Rédaction et présentation
Langue
Le choix de la langue dépend du profil des investisseurs ciblés. Si le searcher vise des investisseurs internationaux (ce qui est fréquent dans l'écosystème search fund), le PPM sera rédigé en anglais. Si le cercle d'investisseurs est principalement français, une rédaction en français est préférable. Certains searchers produisent deux versions. Dans tous les cas, la documentation juridique (statuts, pacte d'actionnaires) sera rédigée en français conformément au droit applicable.
Ton et style
Le PPM doit trouver l'équilibre entre rigueur professionnelle et accessibilité. Il ne s'agit pas d'un prospectus AMF : le document doit refléter la personnalité du searcher tout en respectant les standards du private equity. La mise en page doit être sobre et professionnelle. Les graphiques et tableaux doivent être utilisés avec parcimonie et uniquement lorsqu'ils apportent une information significative.
Longueur
Un PPM de search fund compte typiquement 25 à 40 pages, annexes comprises (term sheet, CV détaillé du searcher, budget, calendrier indicatif). Au-delà, le document perd en efficacité : les investisseurs expérimentés apprécient la concision et la capacité de synthèse, qui reflètent les qualités managériales du searcher.
Processus de distribution
La distribution du PPM aux investisseurs potentiels doit respecter le cadre du placement privé. Concrètement :
- Identification des investisseurs :Le searcher constitue une liste ciblée d'investisseurs potentiels , family offices, investisseurs ETA spécialisés, business angels qualifiés, anciens searchers. Le réseau des investisseurs search fund en France est encore de taille modeste, ce qui rend le réseau personnel et les recommandations essentiels.

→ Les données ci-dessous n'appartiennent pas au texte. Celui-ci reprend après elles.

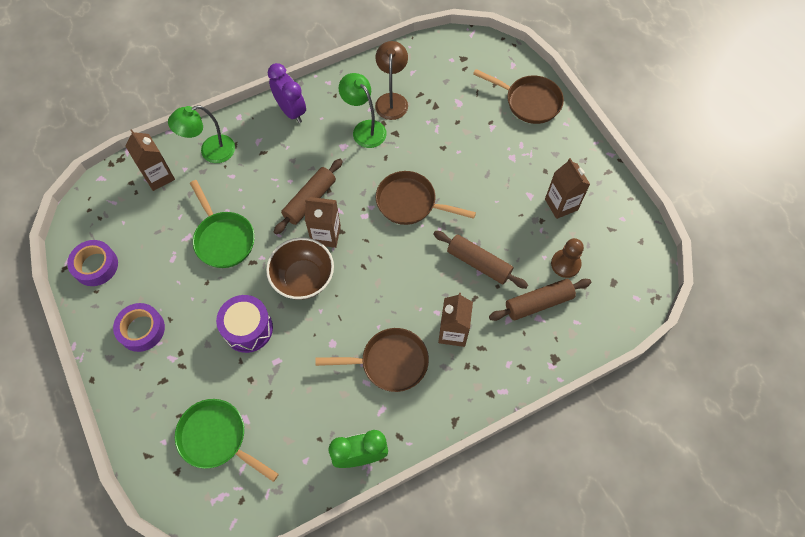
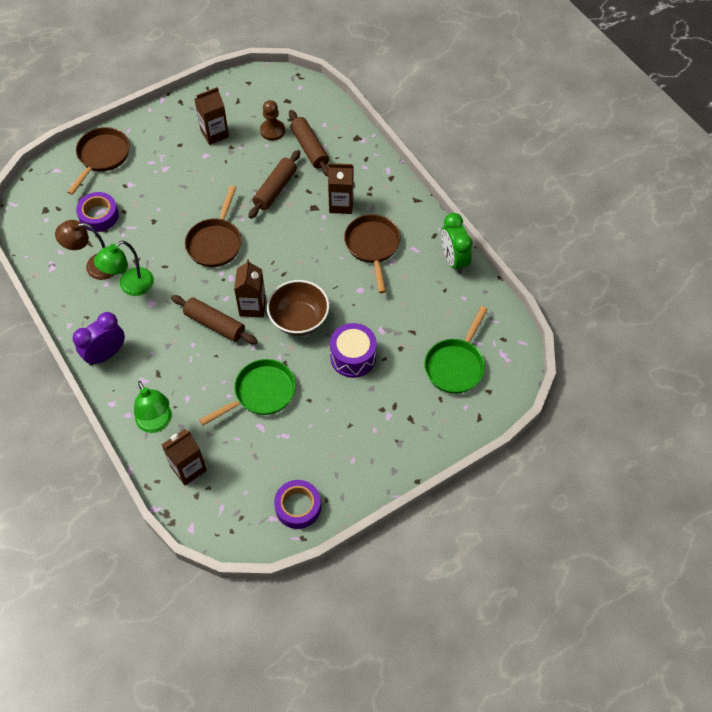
camera: 95 degrees left, 5 degrees down
(141, 329) = (363, 447): purple tape -> purple tape (99, 215)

- Approche initiale :Un teaser d'une à deux pages est envoyé en premier. Si l'investisseur manifeste son intérêt, le PPM complet est partagé, généralement après signature d'un accord de confidentialité (NDA).
- Réunions d'investisseurs :Le searcher organise des réunions individuelles ou en petit groupe pour présenter son projet et répondre aux questions. En France, les investisseurs apprécient un format structuré avec présentation PowerPoint suivie d'une session de questions-réponses.
- Clôture de la levée :Une fois le montant cible atteint, les investisseurs signent le bulletin de souscription, le pacte d'actionnaires et libèrent leurs fonds.
Erreurs fréquentes dans les PPM français
- Thèse trop large :« Je cherche une PME rentable en France » n'est pas une thèse d'investissement. Les investisseurs veulent voir une réflexion approfondie sur les secteurs, la taille et les critères.
- Sous-estimation des risques :Un PPM qui minimise les facteurs de risque perd en crédibilité. Les investisseurs expérimentés savent que le taux d'échec (non-acquisition) est significatif.
- Absence de term sheet claire :Les conditions économiques doivent être synthétisées dans un document d'une à deux pages, facilement comparable aux standards du marché.
- Oubli des disclaimers juridiques : Même en placement privé, les avertissements juridiques sont indispensables pour protéger le searcher et les investisseurs.
- Budget irréaliste :Un budget trop serré (moins de 300 000 € sur 18 mois en France) ou trop généreux (plus de 700 000 €) soulèvera des questions.
Sources
- Règlement (UE) 2017/1129 du Parlement européen et du Conseil — Règlement Prospectus.
- Code monétaire et financier, articles L. 411-1 et suivants — Offre au public de titres financiers.
- Autorité des marchés financiers (AMF) — Guide de l'investisseur en capital-investissement.
- Code civil, article 1112-1 — Devoir d'information précontractuelle.
- Stanford Graduate School of Business — Search Fund Primer, 2024.
- HEC Paris, Chaire Entrepreneuriat — Rédiger un mémorandum de placement : bonnes pratiques, 2024.